WASHINGTON -- With a cast of characters that has presided over numerous failed Middle East peace efforts, the Obama administration launched a fresh bid Monday to pull Israel and the Palestinians into substantive negotiations.
Despite words of encouragement, deep skepticism about the prospects for success surrounded the initial discussions, which were opening with a dinner hosted by Secretary of State John Kerry. He named a former U.S. ambassador to Israel to shepherd what all sides believe will be a protracted and difficult process.
Former envoy Martin Indyk, who played key roles in the Clinton administration's multiple, unsuccessful pushes to broker peace deals between Israel and Syria and Israel and the Palestinians, will assume the day-to-day responsibility for keeping the talks alive for the next nine months.
Kerry called Indyk a "seasoned diplomat" and said he "knows what has worked and he knows what hasn't worked." Neither Kerry nor the State Department would say what has worked in the past.
President Barack Obama said Indyk "brings unique experience and insight to this role, which will allow him to contribute immediately as the parties begin down the tough, but necessary, path of negotiations."

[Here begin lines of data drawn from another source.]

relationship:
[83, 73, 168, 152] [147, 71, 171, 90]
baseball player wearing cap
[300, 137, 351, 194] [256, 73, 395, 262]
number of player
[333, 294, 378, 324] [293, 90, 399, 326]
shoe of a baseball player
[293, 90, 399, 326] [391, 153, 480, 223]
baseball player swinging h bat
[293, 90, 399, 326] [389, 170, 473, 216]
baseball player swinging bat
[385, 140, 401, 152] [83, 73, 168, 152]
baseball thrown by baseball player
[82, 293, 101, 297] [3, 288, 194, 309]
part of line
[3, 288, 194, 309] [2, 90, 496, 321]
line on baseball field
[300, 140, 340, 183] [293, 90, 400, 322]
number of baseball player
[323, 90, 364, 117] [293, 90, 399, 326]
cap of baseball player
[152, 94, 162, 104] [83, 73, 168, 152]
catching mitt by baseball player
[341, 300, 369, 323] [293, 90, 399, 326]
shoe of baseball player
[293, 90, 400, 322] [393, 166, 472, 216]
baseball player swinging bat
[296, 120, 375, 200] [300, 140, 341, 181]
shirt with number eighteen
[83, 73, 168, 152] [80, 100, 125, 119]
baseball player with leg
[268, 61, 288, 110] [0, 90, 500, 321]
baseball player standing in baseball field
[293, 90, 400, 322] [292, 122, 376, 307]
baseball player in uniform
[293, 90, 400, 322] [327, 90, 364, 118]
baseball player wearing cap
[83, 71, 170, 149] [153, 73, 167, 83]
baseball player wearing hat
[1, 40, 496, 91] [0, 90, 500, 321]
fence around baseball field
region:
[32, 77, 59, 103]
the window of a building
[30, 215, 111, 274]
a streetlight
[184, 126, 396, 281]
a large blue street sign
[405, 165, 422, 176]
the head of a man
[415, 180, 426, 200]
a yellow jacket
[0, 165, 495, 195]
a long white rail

The Israeli side will be led by chief negotiator Tzipi Livni, a former foreign minister who was active in the Bush's administration's ill-fated Annapolis peace talks with the Palestinians, and Yitzhak Molcho, a veteran adviser to Prime Minister Benjamin Netanyahu who was part of the Israeli team involved in Obama's two previous attempts to broker negotiations. Those two efforts relied heavily on Dennis Ross, a former Indyk colleague and Mideast peace envoy, and veteran negotiator George Mitchell.
The Palestinian team will be led by chief negotiator Saeb Erekat and President Mahmoud Abbas' adviser, Mohammed Shtayyeh, both of whom have been major players in failed negotiations with the Israelis since 1991.
Previous attempts to get talks started have foundered on Israel's continued construction of Jewish settlements on land claimed by the Palestinians and Palestinian attempts to win international recognition as a sovereign state in the absence of a peace deal. Actual negotiations have died because the two sides have been unable to compromise on the most serious disagreements between them: borders, the status of Jerusalem, refugees and security.